TO DO :: Taking the line with "focal_35mm: 58" as the first and the line with "focal_mm: 5.96" as the last, set down the lines below exactly, pictures excluded.

RECORDS SHOWN ::
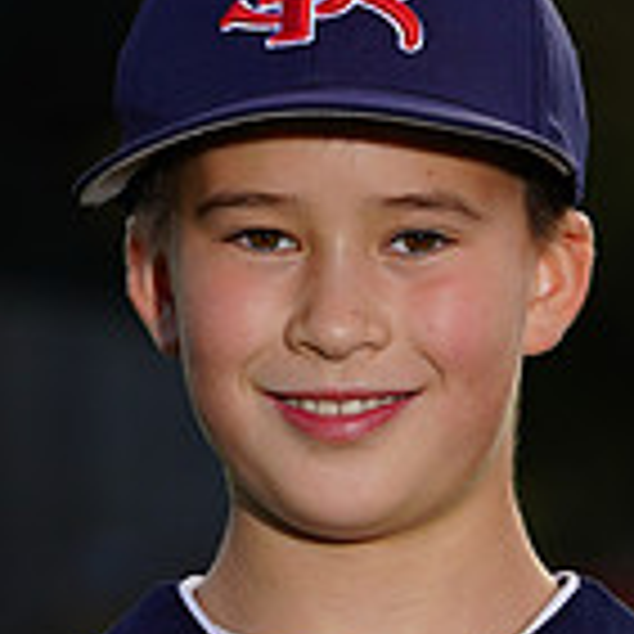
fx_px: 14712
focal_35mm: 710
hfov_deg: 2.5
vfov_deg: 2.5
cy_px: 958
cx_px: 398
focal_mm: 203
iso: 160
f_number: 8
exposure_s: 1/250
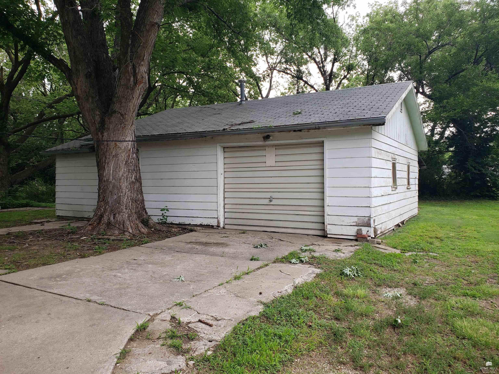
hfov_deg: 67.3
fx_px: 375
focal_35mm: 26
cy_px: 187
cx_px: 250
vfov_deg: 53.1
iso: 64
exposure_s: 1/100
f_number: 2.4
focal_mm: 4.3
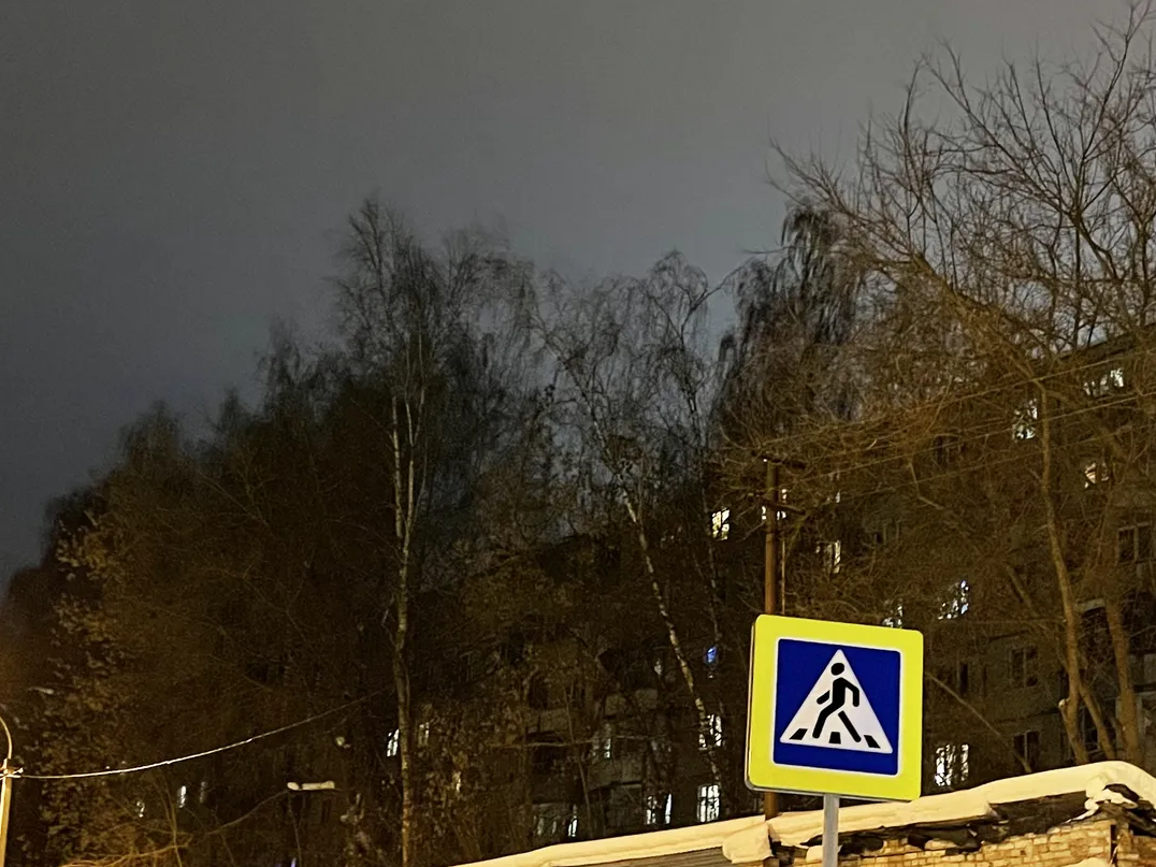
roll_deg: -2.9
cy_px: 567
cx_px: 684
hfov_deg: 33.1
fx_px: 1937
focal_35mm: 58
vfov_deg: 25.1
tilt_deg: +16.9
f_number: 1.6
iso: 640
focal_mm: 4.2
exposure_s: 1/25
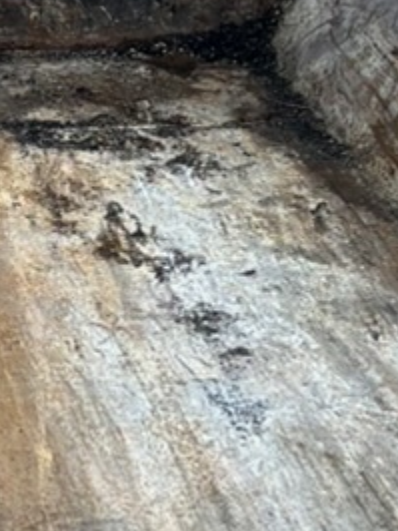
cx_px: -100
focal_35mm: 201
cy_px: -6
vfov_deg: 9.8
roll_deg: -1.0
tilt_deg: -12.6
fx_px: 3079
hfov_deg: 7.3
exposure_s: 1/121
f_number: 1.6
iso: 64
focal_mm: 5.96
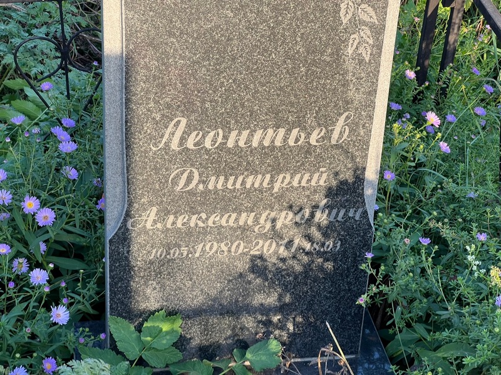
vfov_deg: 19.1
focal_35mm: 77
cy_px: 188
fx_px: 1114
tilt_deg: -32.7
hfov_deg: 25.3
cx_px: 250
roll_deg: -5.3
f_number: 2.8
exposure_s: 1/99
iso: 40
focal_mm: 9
* * *
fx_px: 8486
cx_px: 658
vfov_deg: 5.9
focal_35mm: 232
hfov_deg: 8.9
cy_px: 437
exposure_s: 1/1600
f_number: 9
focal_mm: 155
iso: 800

RESPONSE BOX ::
focal_35mm: 58
vfov_deg: 25.1
tilt_deg: +16.9
f_number: 1.6
iso: 640
focal_mm: 4.2
exposure_s: 1/25
cx_px: -100
focal_35mm: 201
cy_px: -6
vfov_deg: 9.8
roll_deg: -1.0
tilt_deg: -12.6
fx_px: 3079
hfov_deg: 7.3
exposure_s: 1/121
f_number: 1.6
iso: 64
focal_mm: 5.96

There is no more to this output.